Many of the people in line had purchased a small book of Medal of Honor quotes, subtitled "Inspiration from America's Military Heroes." Most of the quotes came from the recipients themselves, who signed the page with their quote.

Those waiting in line at the event said it was much more than a rare opportunity. "It's an honor to see these men and shake their hand and tell them 'thank you' for their service and everything that they went trough, serving our country and defending our freedom," said Andrew Elliot, a member of the Hawaii Army National Guard. "It's just an honor to say thank you to them."

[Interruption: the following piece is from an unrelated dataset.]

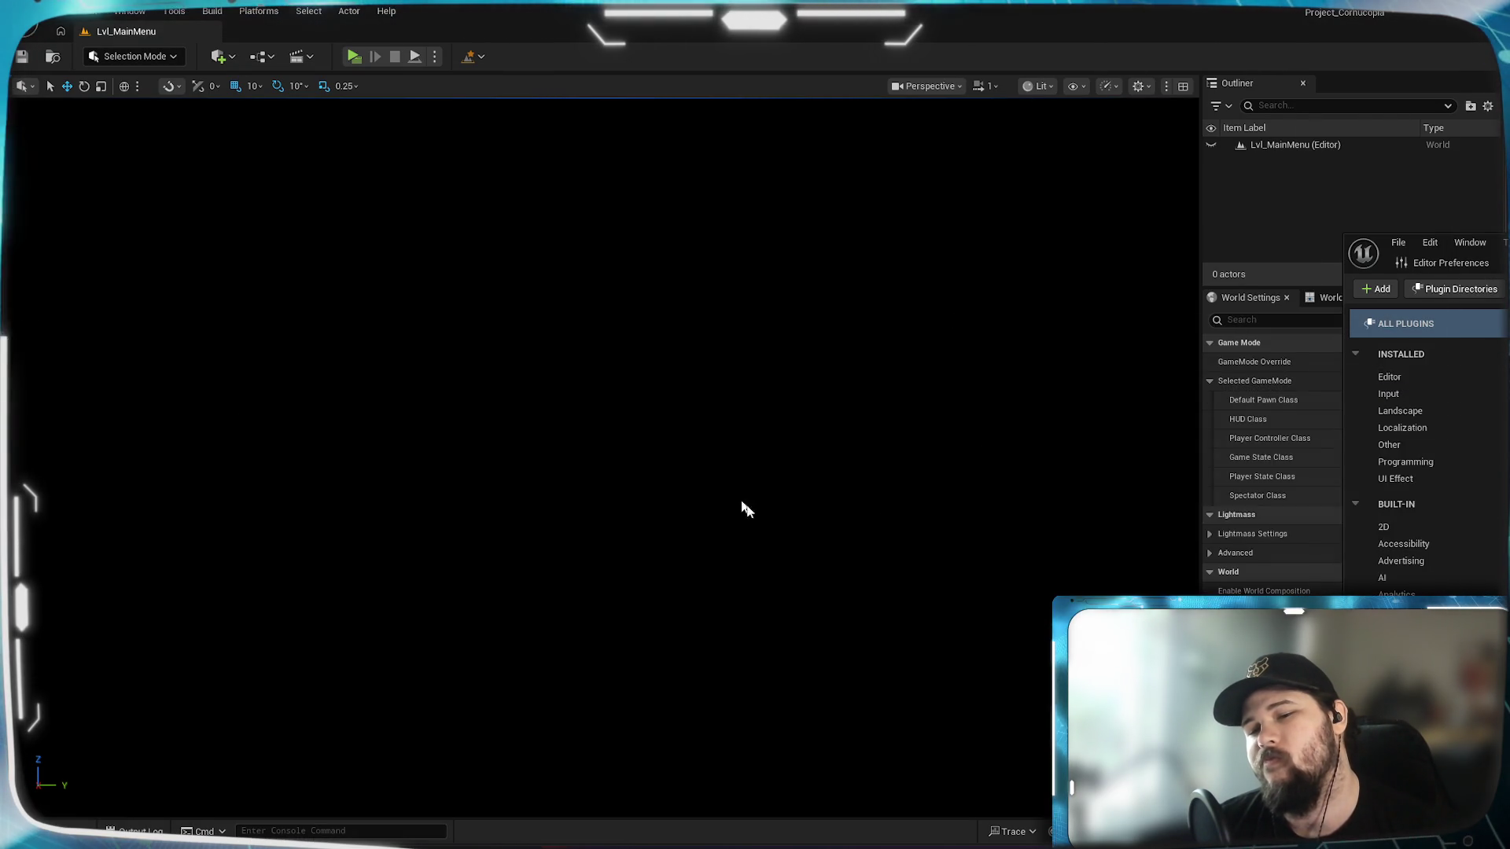
key(alt+Tab)
click(407, 395)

Leroy Petry is one of the youngest recipients, and is just the second living person to receive the medal since the Vietnam War. He carefully signed his page with his left hand. He had picked up a grenade with his right hand to save his fellow Army Rangers in Afghanistan when it exploded. Petry was attending just his second Medal of Honor Convention.

"The only thing I wanted to do was jump over the table and get signatures from all these recipients myself because they're still all my heroes," said Petry.

One of those heroes is Leo Thorsness, who received his Medal of Honor for service in Vietnam. He signs his page with the initials "G.B.U." beneath his name. He explained that it was part of a code he used when he was a prisoner of war in the infamous North Vietnamese prison known as the "Hanoi Hotel." Guards tortured prisoners if they so much as talked in solitary confinement. It was a way the prisoners could communicate with each other.

"If you could get to the wall with a tap code, you could tap 'G.B.U.' so the guard couldn't hear you," said Thorsness. "And if the guy on the other side could get to the wall and he wasn't in stocks, he'd come back and say 'G.B.U. G.N.' 'God bless you.' And 'God bless you. Good night.'"

It's not every day that you meet men who can tell these stories of heroism and survival, even if those men say that anyone could do what they did.

"They call us heroes. We're not. We just happened to be there at the time," said Thorsness. "We did our job, and everybody in the military is trained to do a job."

"Many of them will say that they just happened to be there at that place, at that time, and anybody would have done it. But, very much, humble heroes," said Mike Elliot, who was among those who waited in line for his book to be signed.